Dark Victory

The United States, Structural Adjustment and Global Poverty
Walden Bello, Shea Cunningham and Bill Rau
July 2008
Dark Victory

Dark Victory reveals the roots of rising poverty and inequality in the South in a sweeping strategy of global economic rollback unleashed by the US to shore up the North's domination of the international economy and reassert corporate control.

As we enter the 21st century, many countries of the South are in a state of economic crisis, with once optimistic visions of the future cruelly dashed by rising mass poverty, inequality and hunger. At the same time, working peoples of the North find their living standards declining. Dark Victory reveals the roots of these global trends in a sweeping strategy of global economic rollback unleashed by the US to shore up the North's domination of the international economy and reassert corporate control. Hailed as a classic study of global poverty, Dark Victory is one of the best analyses of structural adjustment, from all sides. Bello argues that lower barriers to imports, removal of restrictions on foreign investments, privatization of state owned activities, reduction in social welfare spending, and wage cuts and devaluation of local currencies - all conditions of structural adjustment loans from the North - have had disastrous consequences.
Written initially in 1994, Bello et al reintroduce the themes of global poverty in a profound epilogue in light of the Asian Financial Crisis. In 1997, nine years after the biggest surprise of the twentieth century, the collapse of the socialism, came its second biggest surprise: the implosion of the Asian 'tiger economies' that had been regarded almost universally as the 'engine' of the world economy in the first decades of the twenty-first century. He explains the fragility of these economies and argues that this was not an 'Asian' crisis but rather a global emerging market crisis resulting from a development process sustained not principally by domestic savings and investment but by the huge infusions of foreign capital. Bello historically situates liberal ideology and the strategies of containment, the debt crisis, 1980's Reaganism and the past decades of global rollbacks bringing the discussion from that of the 'North-South' discourse to that of the United States and Global Poverty.

ISBN: 
0 7453 1461 9

Senior analyst at Philippine think-tank Focus on the Global South, TNI fellow and Akbayan representative in the Filipino Congress.

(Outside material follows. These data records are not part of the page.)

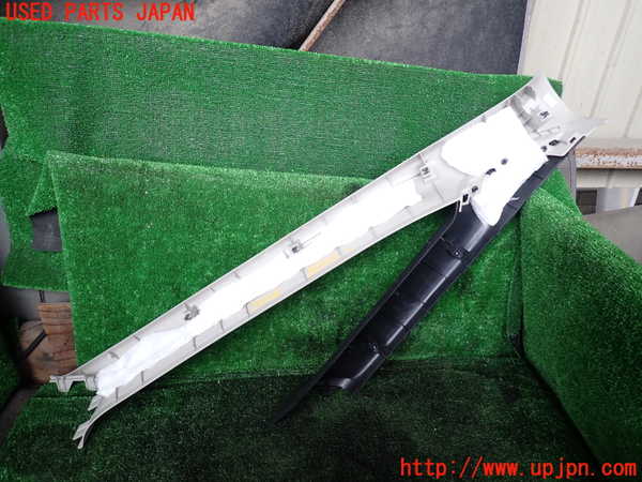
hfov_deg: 69.4
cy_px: 241
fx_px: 464
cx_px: 321
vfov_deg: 54.9
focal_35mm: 25
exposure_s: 1/80
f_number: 2
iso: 100
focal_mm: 4.5
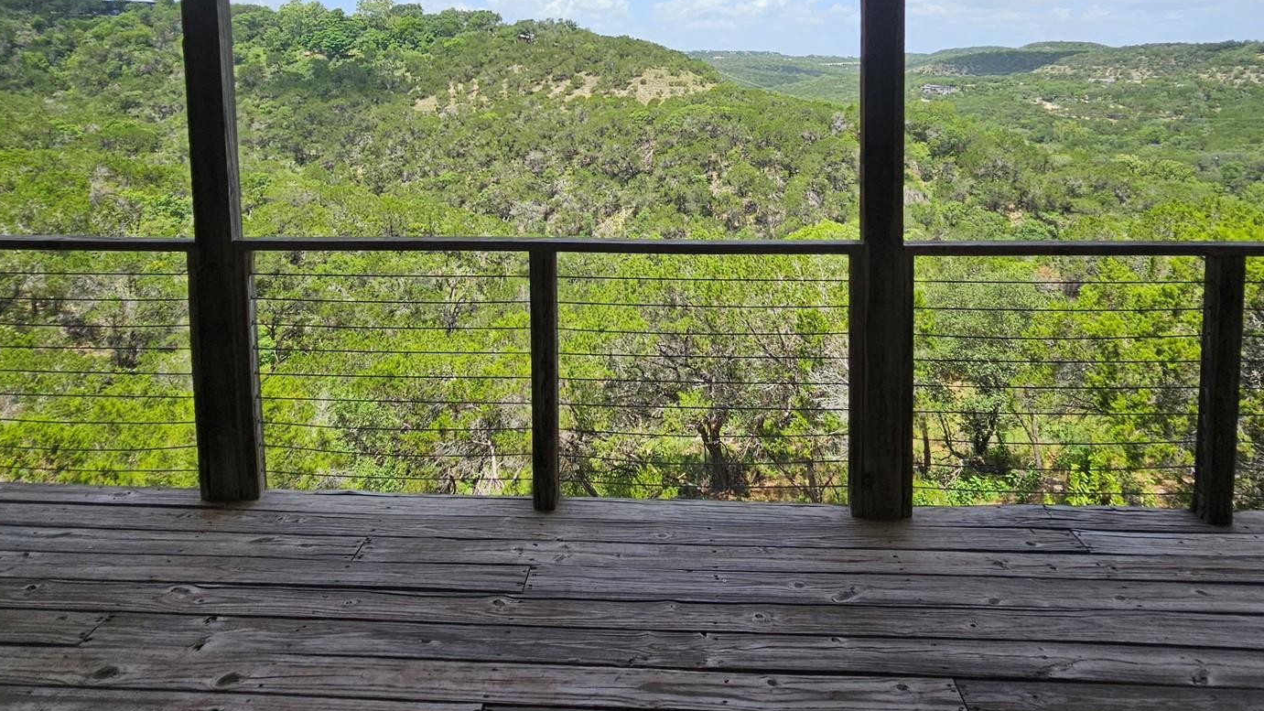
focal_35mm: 21
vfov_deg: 50.1
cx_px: 649
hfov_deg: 83.8
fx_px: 704
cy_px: 135
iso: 50
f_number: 2.2
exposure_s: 1/1472
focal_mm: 2.2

Author of more than 14 books, Bello was awarded the Right Livelihood Award (also known as the Alternative Nobel Prize) in 2003 for "... outstanding efforts in educating civil society about the effects of corporate globalisation, and how alternatives to it can be implemented." Bello has been described by the Economist as the man “who popularised a new term: deglobalisation.”

Bello predicted the financial crisis several years prior to the current meltdown and is a globally respected figure within the alternative globalisation movement. Canadian author Naomi Klein called him the "world's leading no-nonsense revolutionary."